Scientifically Speaking | No, the kids aren't alright
The science is clear – start schools later in the day because that's when their cognitive performance is better
I hated getting up early in the morning to go to school. Now, my son hates it. Decades separate us. Despite the growing scientific literature that forcing children and teenagers to get up in the morning might be detrimental to their health and wellbeing, many schools still start at 7 or 8 A.M. As the saying goes, ‘plus ça change, plus c'est la même chose’. (The more things change, the more they stay the same).

When did forcing children to get up early become a virtuous ritual? Perhaps it was with the spread of aphorisms like “early to bed and early to rise…” or in my household, Chanakya’s shlokas. Perhaps it was the notion that children perform best on activities early in the morning.
But change may be coming in some places, even if it is long overdue. I was heartened to learn from an Associated Press (AP) news report that in the United States, some schools are starting later in the day “to improve kids’ mental health”.
But, why do so many schools start so early in the first place?
In the AP news story dated May 8, Orfeu Buxton, the director of the Sleep, Health & Society Collaboratory at Penn State University notes that the reason is “lost to the sands of history” adding that “everything is baked into that: “traffic light patterns, bus schedules and adults’ work.”

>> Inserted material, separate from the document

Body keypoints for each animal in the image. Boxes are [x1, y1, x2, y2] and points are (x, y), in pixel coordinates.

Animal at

What is not baked into early school is the actual biology of children. For much of history, children and teenagers were thought of as small versions of adults without much consideration of their unique metabolism and development. Scientific studies had not progressed to the point that individual and population differences were well known either or that we understood the biological links between the circadian system — our internal, daily cycle or “body clock” — and health.
We now know that every adult has their own “chronotype” which determines their preference for being a “morning person” or an “evening person”. People have varying optimal times for different activities too. But this chronotype isn’t a fixed inherited characteristic. Age is one of the factors that determine chronotype.

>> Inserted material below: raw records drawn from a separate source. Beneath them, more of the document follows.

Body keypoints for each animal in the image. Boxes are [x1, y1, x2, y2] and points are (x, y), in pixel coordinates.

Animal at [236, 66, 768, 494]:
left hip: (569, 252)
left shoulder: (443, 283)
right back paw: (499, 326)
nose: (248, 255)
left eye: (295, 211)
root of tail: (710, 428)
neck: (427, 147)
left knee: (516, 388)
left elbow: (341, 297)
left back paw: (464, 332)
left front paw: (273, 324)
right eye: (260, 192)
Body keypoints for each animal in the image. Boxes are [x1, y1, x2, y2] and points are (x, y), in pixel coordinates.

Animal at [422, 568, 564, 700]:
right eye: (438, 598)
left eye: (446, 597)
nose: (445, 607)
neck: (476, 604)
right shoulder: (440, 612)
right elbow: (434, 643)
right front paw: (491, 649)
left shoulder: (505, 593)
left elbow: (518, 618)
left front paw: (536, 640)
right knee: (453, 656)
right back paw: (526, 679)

This is the critical point that’s missed when we force children and teenagers to conform to adult schedules. Groundbreaking research by Lynne Hasher’s team at the University of Toronto has shown that on average, adults (and especially those over the age of 50) do better in cognitive tests at 8 or 9 AM in the morning compared to 4 or 5 PM in the afternoon. Teenagers' performances, in contrast, are poorer in the morning but get better during the day.
In their book Circadian Rhythms, University of Oxford neuroscientist Russell Grant Foster and biologist Leon Kreitzman gets to the heart of the matter, writing that “senior teachers in their fifties will generally be at their best the first thing in the morning, but their students will invariably be ill-prepared by their circadian system to learn…The senior teachers and not the students determine the timetable and the tacit assumption for well over a century has been that students are most alert in the morning and the most important and intellectually demanding subjects should naturally be taught during this time. This assumption is wrong.”
To make the problem relatable to adults, Foster and Kreitzman tell us that teenagers suffer from a “social jetlag” of two hours and that asking a teenager to wake up at 7 AM in the morning is like asking a 50-year-to get up at 5 AM. Though there’s variation among people in a population, young adults benefit from staying in bed early in the morning, while adults in their fifties and sixties are early risers; their peak cognitive performance often occurs mid-morning.
Not only are teenagers without “social jetlag” happier, but studies indicate they are healthier too. Each hour of “social jetlag” is linked to a 30 percent greater risk of being overweight or obese.
Historically, I suspect that there were economic reasons for favouring an early start. Adults (including teachers) went to work in the morning and so it made sense for school to start early. School times that corresponded to work times also reduced the need for extra childcare. I heard this concern expressed explicitly many times by caregivers when in-person instruction resumed after the first two years of the pandemic.
Some critics of a later start also point out that instructional time in school may be reduced. But a later start can also lead to a later end time. More to the point, why do total hours matter anyway? In every other facet of life in the modern era we prioritise improving creativity, productivity, and competitiveness over simply clocking in bulk hours.
All said, I recognise that changing school hours is a contentious topic with practical consequences. I’m not arguing that concerns of parents or teachers should be dismissed just as concerns of children have been for so long. But we cannot dismiss the biology underpinning children’s performance. After all, who is school actually for anyway?
Anirban Mahapatra is a scientist by training and the author of a book on Covid-19. The views expressed are personal.